Clinic day 1 with team Rolinda traveled to the small town of El Treinta. In full scrubs and my hiking sneakers, we took off down the bumpy road. It was a beautiful walk and an ample opportunity to get some great pictures of the wildlife, structures, and culture. A few of my favorites were the “coffee shop” which was a small table, two small pitchers of coffee and a couple random pastries, the butcher shop with dried entrails hanging from the ceiling, and the local “ice cream truck,” which was in fact a man carrying a bag of cones, a cooler on his head, all the while ringing a small bell.
Once we got to the clinic and set everything up to get started it was a bit overwhelming. We were able to work through the rough patches no less. I was definitely wishing I spoke Spanish. However, working with an interpreter was a great learning experience. My first patient visit went by slow and steady. I learned with each new patient and began to find a good flow as time went on.
I nearly jumped for joy when I was presented with my third patient of the day, a seven-month-old baby boy with the most adorable dark curly hair. The rainstorm during the clinic offered some cool breezes and a relaxing background noise. I felt that the day went by as well as anyone could have hoped, being the first clinic of the trip.
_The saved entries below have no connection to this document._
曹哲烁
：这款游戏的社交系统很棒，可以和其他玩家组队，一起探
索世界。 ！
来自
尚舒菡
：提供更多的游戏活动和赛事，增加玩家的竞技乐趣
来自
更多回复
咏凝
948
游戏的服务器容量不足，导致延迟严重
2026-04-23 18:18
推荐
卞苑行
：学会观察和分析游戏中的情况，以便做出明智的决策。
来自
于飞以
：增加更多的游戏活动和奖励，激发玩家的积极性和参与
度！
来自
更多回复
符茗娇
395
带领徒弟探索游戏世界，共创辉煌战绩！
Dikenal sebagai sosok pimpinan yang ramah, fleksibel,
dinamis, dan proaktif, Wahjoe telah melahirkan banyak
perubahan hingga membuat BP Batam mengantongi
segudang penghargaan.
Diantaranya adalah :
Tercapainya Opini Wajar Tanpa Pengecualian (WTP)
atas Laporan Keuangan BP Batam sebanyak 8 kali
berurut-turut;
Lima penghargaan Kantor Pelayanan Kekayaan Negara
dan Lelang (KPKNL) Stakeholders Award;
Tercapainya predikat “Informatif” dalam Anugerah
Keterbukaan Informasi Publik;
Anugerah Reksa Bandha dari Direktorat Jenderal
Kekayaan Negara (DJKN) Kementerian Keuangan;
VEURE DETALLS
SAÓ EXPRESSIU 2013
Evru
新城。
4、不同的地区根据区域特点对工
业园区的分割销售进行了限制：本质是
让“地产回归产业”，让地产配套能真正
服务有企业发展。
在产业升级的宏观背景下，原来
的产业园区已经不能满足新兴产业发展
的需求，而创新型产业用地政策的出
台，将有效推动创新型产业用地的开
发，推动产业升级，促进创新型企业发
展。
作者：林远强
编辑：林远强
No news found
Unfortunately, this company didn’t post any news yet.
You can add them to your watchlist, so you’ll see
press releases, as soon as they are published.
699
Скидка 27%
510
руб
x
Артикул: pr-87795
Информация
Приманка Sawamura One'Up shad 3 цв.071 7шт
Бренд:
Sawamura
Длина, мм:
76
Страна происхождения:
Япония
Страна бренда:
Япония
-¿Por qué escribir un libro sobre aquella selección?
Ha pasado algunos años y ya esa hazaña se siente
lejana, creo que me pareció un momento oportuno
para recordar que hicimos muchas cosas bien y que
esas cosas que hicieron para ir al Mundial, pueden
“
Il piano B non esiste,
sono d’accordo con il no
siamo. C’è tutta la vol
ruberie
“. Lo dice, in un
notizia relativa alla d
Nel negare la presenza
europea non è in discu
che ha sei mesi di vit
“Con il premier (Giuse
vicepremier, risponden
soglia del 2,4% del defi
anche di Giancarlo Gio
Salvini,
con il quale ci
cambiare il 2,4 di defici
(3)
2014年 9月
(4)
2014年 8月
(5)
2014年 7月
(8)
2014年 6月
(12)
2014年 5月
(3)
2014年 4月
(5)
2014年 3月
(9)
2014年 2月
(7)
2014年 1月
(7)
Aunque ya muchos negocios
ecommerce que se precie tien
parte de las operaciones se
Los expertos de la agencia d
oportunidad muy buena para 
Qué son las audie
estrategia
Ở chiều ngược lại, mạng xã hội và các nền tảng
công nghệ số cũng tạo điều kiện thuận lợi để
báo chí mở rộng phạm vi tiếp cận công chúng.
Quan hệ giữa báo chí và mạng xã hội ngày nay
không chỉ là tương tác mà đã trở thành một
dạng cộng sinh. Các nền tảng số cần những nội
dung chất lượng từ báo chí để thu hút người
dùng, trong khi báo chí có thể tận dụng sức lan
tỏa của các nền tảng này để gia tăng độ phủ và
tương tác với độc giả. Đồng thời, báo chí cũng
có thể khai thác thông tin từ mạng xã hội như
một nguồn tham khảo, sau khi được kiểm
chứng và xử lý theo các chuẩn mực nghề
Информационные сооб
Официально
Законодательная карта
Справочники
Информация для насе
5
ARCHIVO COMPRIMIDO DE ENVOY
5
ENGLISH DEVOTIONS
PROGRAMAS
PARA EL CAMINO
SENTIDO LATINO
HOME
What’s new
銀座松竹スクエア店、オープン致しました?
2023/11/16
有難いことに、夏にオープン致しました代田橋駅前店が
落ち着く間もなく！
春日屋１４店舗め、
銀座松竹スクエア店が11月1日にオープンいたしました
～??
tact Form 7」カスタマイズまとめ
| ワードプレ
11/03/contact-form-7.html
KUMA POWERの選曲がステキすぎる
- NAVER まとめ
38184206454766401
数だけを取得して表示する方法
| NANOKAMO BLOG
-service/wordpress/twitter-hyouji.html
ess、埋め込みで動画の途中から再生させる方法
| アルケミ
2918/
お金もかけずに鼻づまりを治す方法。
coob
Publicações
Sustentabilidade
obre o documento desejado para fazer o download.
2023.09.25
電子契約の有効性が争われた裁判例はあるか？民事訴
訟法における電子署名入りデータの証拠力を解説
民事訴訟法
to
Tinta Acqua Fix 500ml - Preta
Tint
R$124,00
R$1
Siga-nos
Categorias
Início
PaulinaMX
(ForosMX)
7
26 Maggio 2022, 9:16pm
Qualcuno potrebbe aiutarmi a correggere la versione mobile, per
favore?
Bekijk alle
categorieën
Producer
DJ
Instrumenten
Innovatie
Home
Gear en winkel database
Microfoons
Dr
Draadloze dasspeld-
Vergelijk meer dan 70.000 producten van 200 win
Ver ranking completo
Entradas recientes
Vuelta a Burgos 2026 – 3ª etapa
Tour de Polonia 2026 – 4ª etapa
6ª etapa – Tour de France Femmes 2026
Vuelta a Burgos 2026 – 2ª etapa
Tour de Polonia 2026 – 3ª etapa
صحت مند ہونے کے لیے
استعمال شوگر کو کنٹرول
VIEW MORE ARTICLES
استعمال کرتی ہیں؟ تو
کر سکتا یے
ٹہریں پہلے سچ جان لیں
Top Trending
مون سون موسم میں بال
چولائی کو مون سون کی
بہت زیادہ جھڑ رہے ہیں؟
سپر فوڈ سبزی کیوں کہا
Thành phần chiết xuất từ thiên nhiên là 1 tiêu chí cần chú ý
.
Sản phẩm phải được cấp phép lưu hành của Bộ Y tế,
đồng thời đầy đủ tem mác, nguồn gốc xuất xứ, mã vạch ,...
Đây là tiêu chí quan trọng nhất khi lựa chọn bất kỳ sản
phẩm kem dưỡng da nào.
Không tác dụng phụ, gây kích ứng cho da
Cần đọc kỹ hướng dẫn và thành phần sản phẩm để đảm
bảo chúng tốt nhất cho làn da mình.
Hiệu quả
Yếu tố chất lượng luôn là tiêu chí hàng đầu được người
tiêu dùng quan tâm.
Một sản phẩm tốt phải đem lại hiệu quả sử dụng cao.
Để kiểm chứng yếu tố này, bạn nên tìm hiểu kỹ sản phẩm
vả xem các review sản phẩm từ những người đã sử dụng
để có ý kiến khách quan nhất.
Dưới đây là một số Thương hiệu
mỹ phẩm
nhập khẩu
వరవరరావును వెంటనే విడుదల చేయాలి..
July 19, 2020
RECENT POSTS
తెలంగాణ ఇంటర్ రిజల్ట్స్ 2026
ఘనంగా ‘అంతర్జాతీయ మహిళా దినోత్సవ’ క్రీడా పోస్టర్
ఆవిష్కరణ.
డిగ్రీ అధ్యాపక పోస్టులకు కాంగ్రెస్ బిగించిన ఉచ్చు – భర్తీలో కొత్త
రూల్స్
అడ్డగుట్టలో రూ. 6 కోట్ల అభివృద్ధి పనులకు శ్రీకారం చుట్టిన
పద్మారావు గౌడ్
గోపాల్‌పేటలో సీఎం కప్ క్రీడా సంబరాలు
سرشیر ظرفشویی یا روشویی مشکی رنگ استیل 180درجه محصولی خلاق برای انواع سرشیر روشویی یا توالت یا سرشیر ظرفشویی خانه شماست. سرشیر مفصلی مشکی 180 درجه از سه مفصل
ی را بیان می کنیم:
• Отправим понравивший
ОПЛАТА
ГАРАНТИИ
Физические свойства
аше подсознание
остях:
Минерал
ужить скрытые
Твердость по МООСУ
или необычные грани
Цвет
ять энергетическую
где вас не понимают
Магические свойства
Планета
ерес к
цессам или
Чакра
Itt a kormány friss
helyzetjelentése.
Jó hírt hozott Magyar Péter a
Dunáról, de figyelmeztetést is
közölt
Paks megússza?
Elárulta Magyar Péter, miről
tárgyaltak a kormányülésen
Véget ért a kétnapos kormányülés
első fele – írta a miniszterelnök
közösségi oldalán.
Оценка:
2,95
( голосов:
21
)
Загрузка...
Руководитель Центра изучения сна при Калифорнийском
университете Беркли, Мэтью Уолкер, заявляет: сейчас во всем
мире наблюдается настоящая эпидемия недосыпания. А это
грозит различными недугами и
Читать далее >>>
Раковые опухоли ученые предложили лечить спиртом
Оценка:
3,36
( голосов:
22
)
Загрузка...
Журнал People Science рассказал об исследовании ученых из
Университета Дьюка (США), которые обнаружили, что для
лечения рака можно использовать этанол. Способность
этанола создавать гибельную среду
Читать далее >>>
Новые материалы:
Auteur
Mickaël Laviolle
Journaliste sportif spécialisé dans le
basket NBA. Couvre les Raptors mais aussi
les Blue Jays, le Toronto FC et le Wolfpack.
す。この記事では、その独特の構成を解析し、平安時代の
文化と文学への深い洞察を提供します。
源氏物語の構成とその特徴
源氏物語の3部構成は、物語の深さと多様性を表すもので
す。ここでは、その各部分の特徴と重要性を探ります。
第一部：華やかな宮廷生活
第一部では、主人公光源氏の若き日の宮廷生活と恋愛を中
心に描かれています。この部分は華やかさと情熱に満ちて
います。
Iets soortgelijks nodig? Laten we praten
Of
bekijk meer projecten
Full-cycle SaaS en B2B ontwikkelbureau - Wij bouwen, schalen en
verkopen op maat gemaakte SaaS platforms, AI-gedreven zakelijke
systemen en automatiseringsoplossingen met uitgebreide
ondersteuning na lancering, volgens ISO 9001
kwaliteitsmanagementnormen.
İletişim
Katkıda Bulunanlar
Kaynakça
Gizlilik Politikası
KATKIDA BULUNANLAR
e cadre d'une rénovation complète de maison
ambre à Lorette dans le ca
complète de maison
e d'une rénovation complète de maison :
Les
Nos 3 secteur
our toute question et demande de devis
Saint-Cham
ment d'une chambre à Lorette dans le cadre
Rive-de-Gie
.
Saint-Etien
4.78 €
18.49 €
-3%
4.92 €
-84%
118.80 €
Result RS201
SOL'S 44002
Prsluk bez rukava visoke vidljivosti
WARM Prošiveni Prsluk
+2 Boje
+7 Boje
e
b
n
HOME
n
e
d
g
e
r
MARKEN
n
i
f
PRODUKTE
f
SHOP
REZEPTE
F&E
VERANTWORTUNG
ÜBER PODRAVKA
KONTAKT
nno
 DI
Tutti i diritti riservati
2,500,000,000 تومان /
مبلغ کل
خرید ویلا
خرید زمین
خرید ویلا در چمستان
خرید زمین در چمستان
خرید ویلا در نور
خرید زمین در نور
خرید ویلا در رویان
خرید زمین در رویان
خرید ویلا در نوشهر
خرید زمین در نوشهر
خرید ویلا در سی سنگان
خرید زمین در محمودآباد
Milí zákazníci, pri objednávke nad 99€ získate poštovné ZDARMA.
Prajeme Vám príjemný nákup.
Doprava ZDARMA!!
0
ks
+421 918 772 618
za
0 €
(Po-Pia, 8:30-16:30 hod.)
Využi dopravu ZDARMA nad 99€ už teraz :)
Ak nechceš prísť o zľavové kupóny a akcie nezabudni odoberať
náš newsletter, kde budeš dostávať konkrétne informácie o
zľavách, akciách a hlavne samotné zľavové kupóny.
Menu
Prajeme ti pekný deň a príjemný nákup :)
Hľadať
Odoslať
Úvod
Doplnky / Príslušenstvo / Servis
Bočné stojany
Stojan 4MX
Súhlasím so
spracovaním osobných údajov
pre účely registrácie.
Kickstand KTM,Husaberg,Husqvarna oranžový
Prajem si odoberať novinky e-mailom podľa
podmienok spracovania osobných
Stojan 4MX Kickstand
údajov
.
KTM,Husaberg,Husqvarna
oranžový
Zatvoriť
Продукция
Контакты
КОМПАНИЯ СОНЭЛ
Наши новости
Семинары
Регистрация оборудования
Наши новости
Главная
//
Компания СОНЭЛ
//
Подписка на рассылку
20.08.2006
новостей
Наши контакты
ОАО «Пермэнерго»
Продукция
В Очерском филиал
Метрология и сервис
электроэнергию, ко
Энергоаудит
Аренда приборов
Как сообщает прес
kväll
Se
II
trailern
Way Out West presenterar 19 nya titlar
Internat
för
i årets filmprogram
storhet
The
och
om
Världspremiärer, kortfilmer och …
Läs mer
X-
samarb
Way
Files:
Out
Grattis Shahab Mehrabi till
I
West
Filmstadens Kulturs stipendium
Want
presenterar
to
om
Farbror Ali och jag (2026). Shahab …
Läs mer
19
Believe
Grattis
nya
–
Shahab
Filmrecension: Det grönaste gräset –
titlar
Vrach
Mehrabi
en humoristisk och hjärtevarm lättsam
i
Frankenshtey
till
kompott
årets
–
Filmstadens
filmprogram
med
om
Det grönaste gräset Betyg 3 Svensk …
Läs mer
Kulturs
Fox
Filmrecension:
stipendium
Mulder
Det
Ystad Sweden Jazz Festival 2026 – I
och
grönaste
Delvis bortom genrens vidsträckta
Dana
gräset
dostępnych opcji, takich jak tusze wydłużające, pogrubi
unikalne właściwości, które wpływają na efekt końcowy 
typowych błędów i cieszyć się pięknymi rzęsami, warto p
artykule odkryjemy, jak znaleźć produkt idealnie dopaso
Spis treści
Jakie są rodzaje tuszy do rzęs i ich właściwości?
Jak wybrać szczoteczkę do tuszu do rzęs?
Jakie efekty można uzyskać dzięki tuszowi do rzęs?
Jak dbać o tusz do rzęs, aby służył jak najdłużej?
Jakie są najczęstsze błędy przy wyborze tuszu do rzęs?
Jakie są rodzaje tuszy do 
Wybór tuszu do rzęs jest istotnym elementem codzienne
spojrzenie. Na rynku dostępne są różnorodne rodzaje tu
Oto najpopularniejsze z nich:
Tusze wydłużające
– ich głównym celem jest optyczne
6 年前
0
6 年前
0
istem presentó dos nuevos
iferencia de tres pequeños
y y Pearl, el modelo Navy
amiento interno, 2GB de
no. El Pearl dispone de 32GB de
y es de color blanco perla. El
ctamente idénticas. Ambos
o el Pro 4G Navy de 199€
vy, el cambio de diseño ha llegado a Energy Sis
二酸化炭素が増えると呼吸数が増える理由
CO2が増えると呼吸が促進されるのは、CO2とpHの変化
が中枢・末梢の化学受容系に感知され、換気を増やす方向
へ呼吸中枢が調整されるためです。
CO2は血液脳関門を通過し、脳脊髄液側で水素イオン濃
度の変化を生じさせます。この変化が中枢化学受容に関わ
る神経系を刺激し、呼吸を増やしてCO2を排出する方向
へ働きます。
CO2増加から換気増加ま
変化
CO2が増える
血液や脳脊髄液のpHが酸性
I loved getting to push myself, interact with such gracious people, and even pick up a few new words to add to my slowly expanding Spanish vocabulary. Working in a foreign place, being so on the go, and seeing so many people coming from so little, you really get a new view on how many things in life you can live without. So many things from my life at home have taken on a new meaning.
Today taught me a lot about the difference between a need and a want, and most importantly to be so thankful for what we have. There is so much need in the world, and so many ways we can make a difference. From measuring heights to taking blood pressures, passing meds to driving supply trucks, today we all came together to help change a lot of lives. So many people with the same mission can be a very powerful force.